**Problem description:**
For the material below, return exactly the lines starting at the one holding "middle tip: (169, 237)" and ending at the one holding "ring pip: (153, 246)", counting both as part of the range.

Start of Data listing

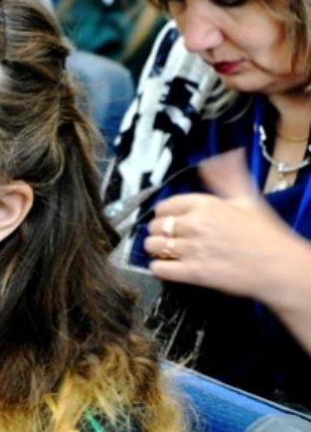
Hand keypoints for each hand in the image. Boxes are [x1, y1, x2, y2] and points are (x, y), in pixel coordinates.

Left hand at [142, 149, 302, 301]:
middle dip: (159, 232)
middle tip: (169, 237)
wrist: (280, 267)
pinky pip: (159, 268)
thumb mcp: (247, 199)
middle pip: (155, 226)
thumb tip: (221, 159)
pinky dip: (159, 268)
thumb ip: (227, 179)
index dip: (163, 213)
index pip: (164, 205)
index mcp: (205, 204)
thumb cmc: (266, 235)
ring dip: (156, 249)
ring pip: (153, 246)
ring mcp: (192, 249)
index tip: (167, 219)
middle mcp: (195, 224)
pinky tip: (167, 267)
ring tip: (166, 252)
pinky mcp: (193, 273)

End of Data listing

**Response for this exercise:**
middle tip: (169, 237)
wrist: (280, 267)
pinky pip: (159, 268)
thumb mcp: (247, 199)
middle pip: (155, 226)
thumb tip: (221, 159)
pinky dip: (159, 268)
thumb ip: (227, 179)
index dip: (163, 213)
index pip: (164, 205)
index mcp: (205, 204)
thumb cmc: (266, 235)
ring dip: (156, 249)
ring pip: (153, 246)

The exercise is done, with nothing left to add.